Justice simply stared, and slowly Nathaniel realized that he didn't blink. Of course he didn't blink. It wasn't something he could mine from a man's memories.
And then Justice looked down at his hands and frowned. "… I believe she reminds me of myself. Or of other spirits. She is not as muddled as the rest of you humans are. She has a clear sense of purpose and of honor."
Nathaniel could almost hear Anders' voice in his head, singing, does Justice have a crush?
He grit his teeth.
"Trust me, she's quite muddled, and quite human. And so is everybody else here. I don't know if she would be safe-"
"She is capable of protecting herself," Justice said, and Nathaniel thumped his head back against the chair.
"… Fine. Fine, I'll let her out if she wants it." He ran a hand over his face and tried not to think about what it would be like, to sit next to her instead of near her, to see her walking by, to… to not know where she was at all times. He took a deep breath.
Justice was right. Her help would be invaluable. Captain Garavel had left with Vanadia to the city, leaving him without a leader for his men beyond himself and Justice. She knew more about commanding armies than he could imagine.
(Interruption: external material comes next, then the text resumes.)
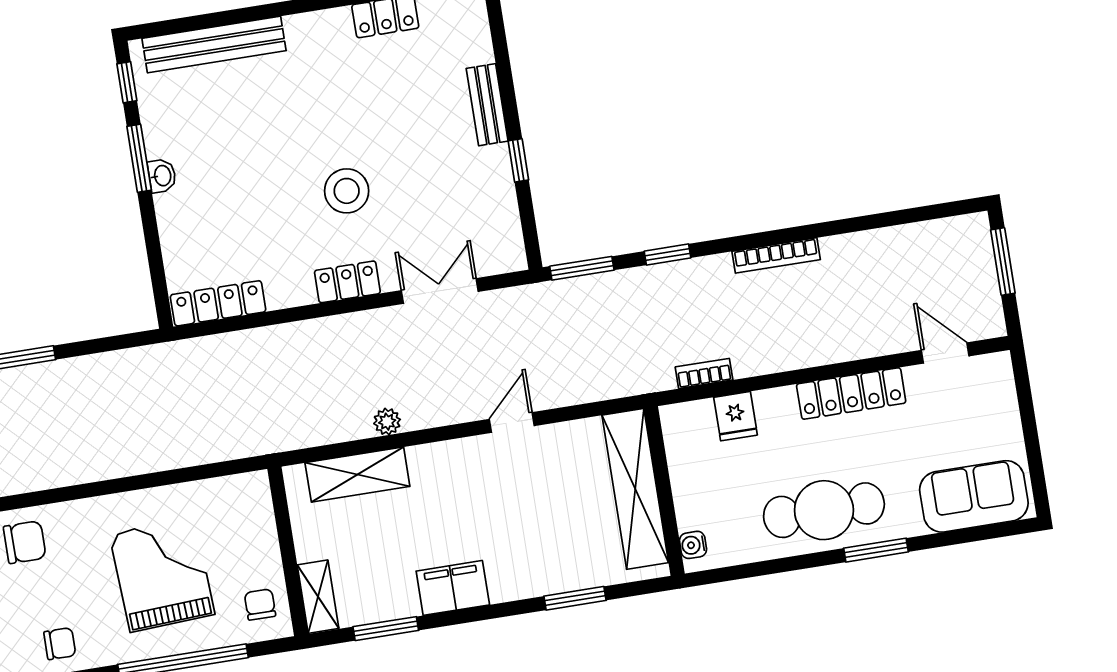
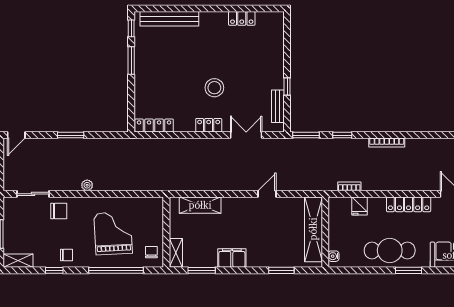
bench: (487, 105) -> (278, 106), moved
washbasin: (162, 176) -> (139, 69), removed
plant: (387, 422) -> (87, 185), moved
If he had to hide her somewhere beyond her prison cell and only relay her words to keep order, he would do that.
"I'll get her," Nathaniel said, and pushed himself up. "I need you to check on how Wade is doing."
"Of course," Justice said, and with a sharp nod the walking corpse turned and left.
Nathaniel took a deep breath to still himself, and then he waved Varel over. "I'll be back in fifteen minutes," he said. "I need you to have somebody clean up one of the guest rooms - I need fresh sets of clothing to fit somebody of about my height. Shoes, too. And let the armory know that I'll be bringing somebody by."
Varel frowned, and for a moment Nathaniel expected an objection. But then he nodded, and Nathaniel clasped the man on the shoulder.
"And," he added, "I need the keys to the prison."